#### [Given text]
=== Section Start ===

I will be taking the plunge to the dark side sometime towards the end of summer. I am a striper fisherman. Tired of seeing the birds working 50 yards further than i can cast. I have done some extensive research and seems the best one out there I could find is a wilderness systems tarpon 140 (for my size) you may need the 160. The WS Tarpon seems to be the best all around yak from what I could find out. The malibu x factor also seems OK. The Prowler 15 also had some good write ups but looks like it is best for the lighter person. Do what the guys are saying vist the below kayakandthings web site. Visit WRO. Oh yea attend a meeting of the Yak club. Those guys can be a big help and may even allow you to demo some of their yaks. At worst you will get to see how the guys have tweeked theirs. Rhey will also be able to tell you when some of the area outfitters have the in water demo days. That would be your best opportunity to "try" one out before you purchase one. I am truly looking forward to the day I get mine. Wont be long now..........

=== Section End ===

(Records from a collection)

=== Section Start ===

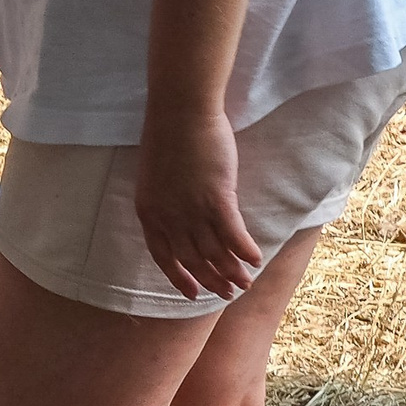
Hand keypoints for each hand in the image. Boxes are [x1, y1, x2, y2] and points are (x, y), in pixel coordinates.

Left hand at [133, 101, 261, 300]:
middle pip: (192, 260)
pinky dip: (245, 251)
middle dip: (211, 280)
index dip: (179, 278)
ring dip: (232, 272)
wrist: (179, 111)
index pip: (163, 257)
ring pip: (215, 253)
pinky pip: (234, 235)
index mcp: (148, 212)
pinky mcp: (217, 199)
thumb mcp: (155, 178)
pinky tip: (256, 259)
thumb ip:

=== Section End ===

#### [Exercise details]
Answer these questions about the kayak fishing post above:
1. Which kayak does the post call the best all-around yak?
2. For what kind of person does the Prowler 15 look best?
3. What does the post name as the best opportunity to try a kayak before buying one?

#### [Response box]
1. The Wilderness Systems Tarpon.
2. The lighter person.
3. The in-water demo days held by area outfitters.